▸ GOAL
Copy out the naming lines for each of the items below word for word, from kingdom down to common name, and leave the pictures out.
-- begin ROWS --
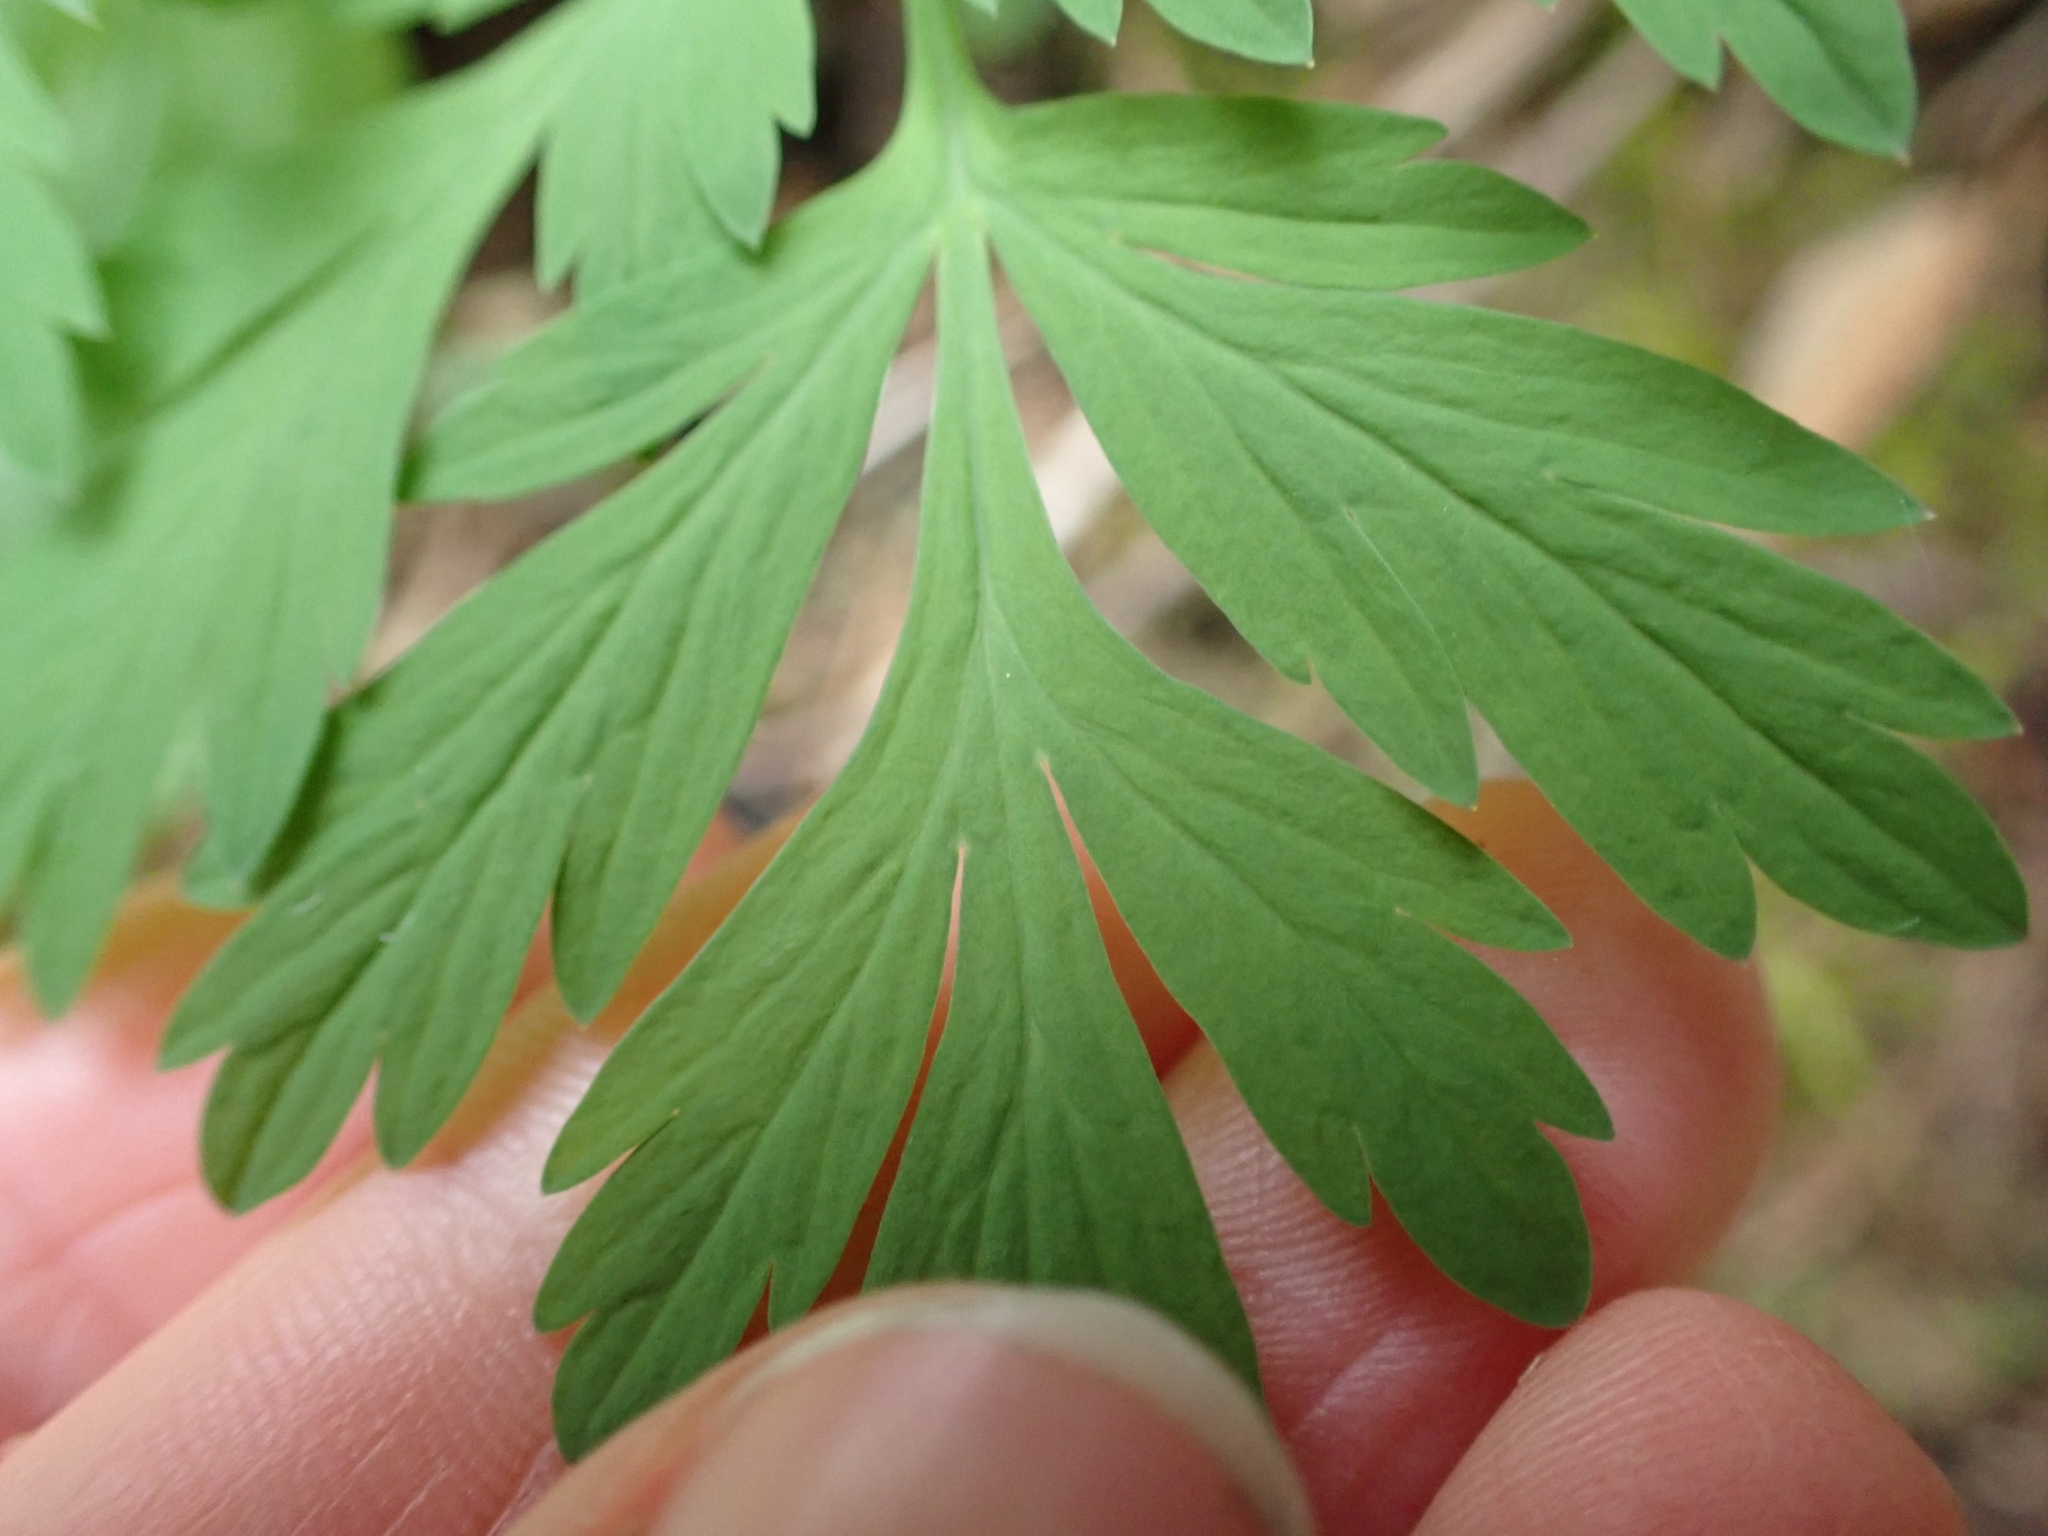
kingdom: Plantae
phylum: Tracheophyta
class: Magnoliopsida
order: Ranunculales
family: Papaveraceae
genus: Dicentra
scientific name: Dicentra formosa
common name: Bleeding-heart
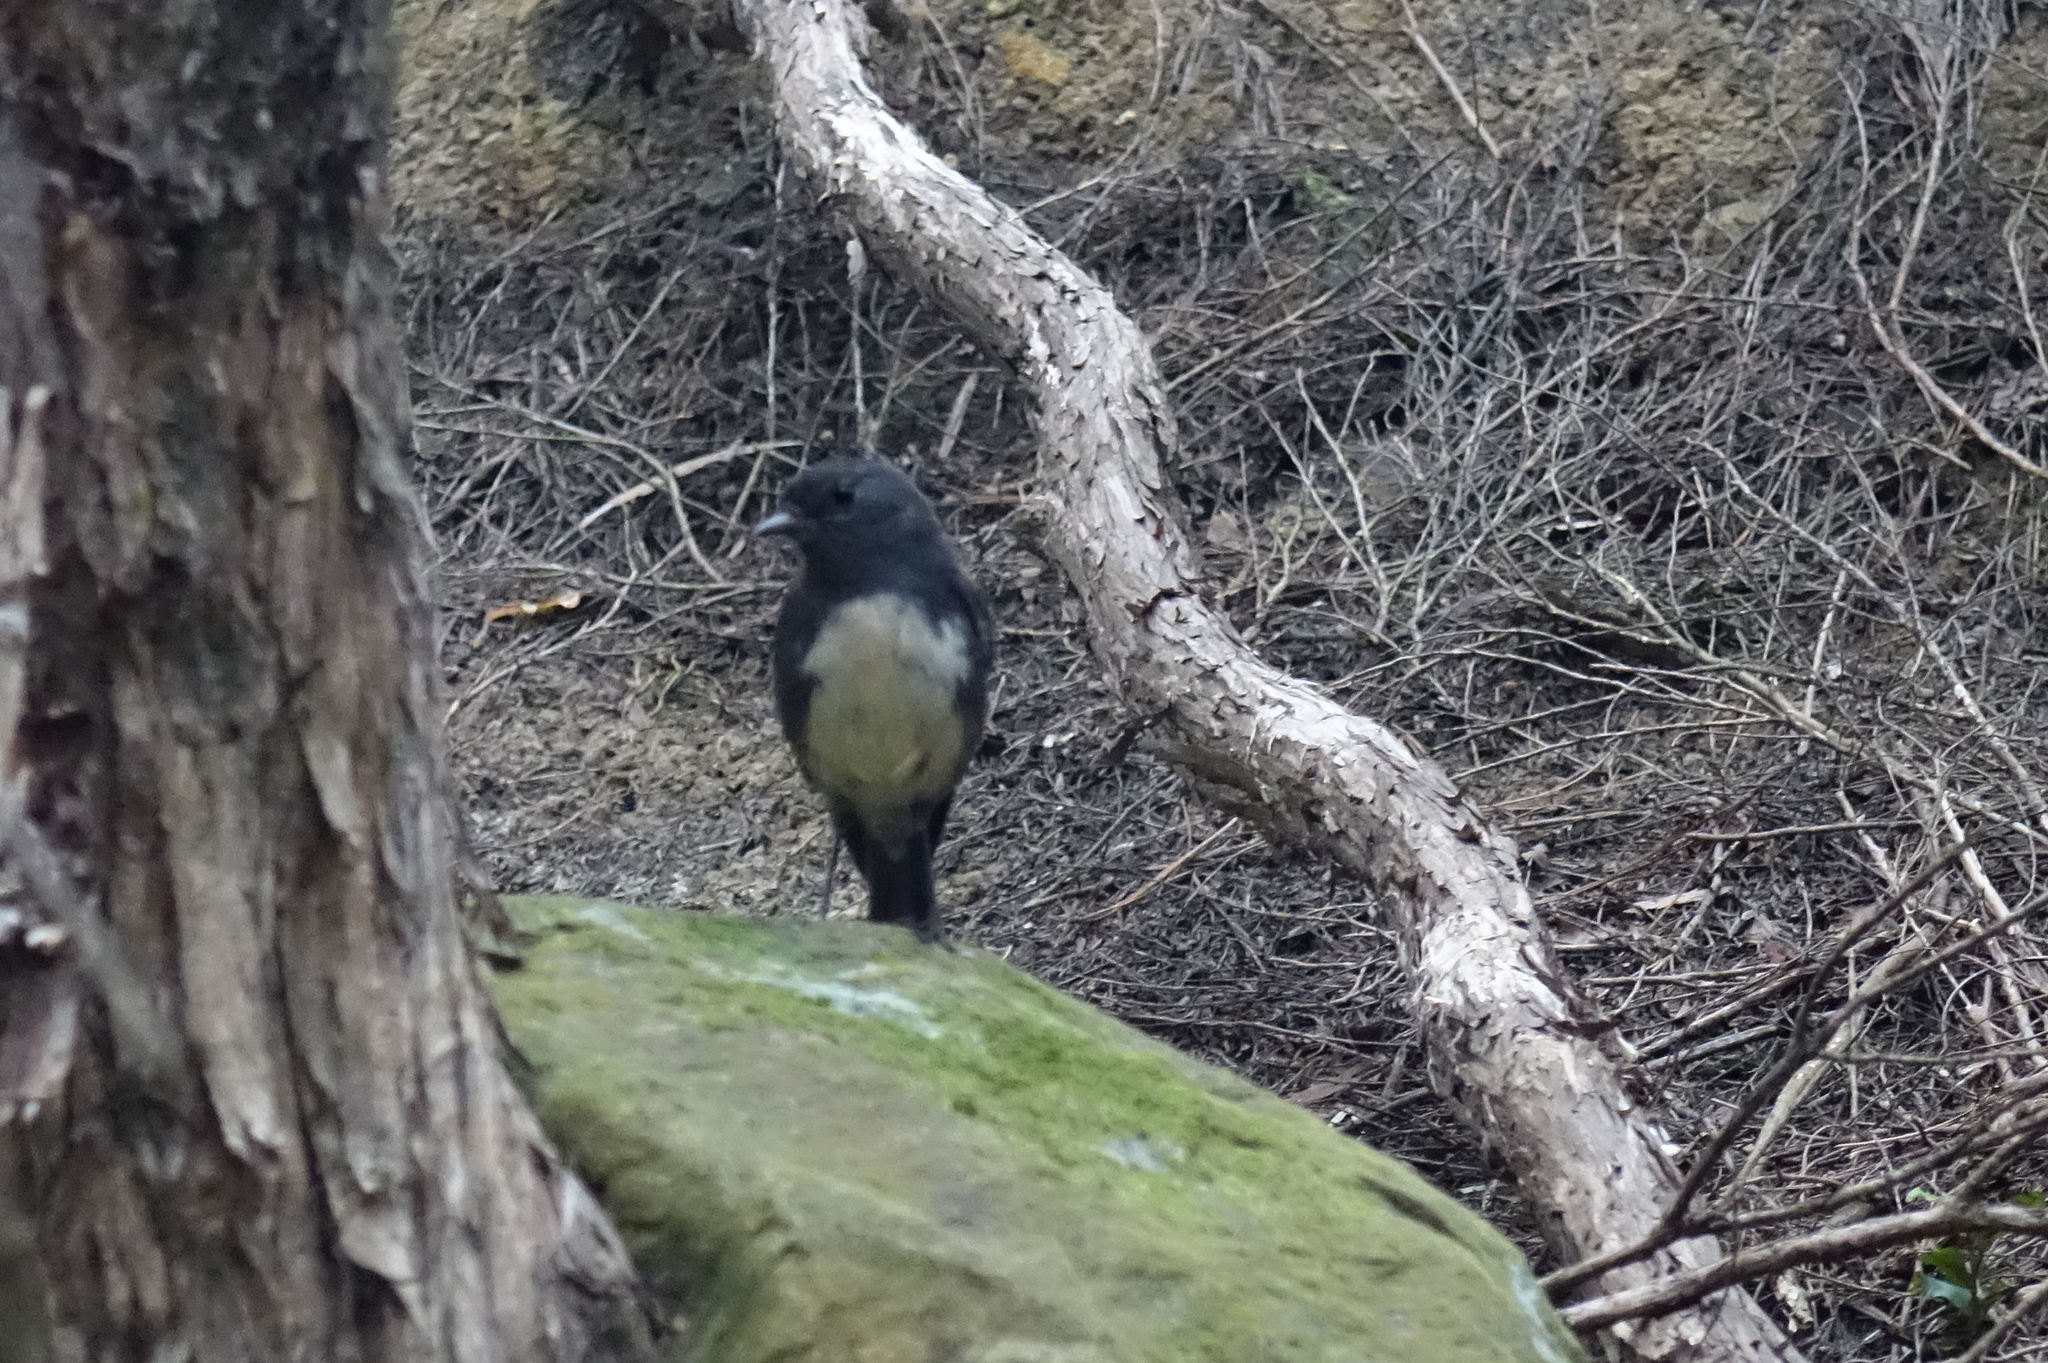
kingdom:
-- end ROWS --
▸ OUTPUT
kingdom: Plantae
phylum: Tracheophyta
class: Magnoliopsida
order: Ranunculales
family: Papaveraceae
genus: Dicentra
scientific name: Dicentra formosa
common name: Bleeding-heart
kingdom:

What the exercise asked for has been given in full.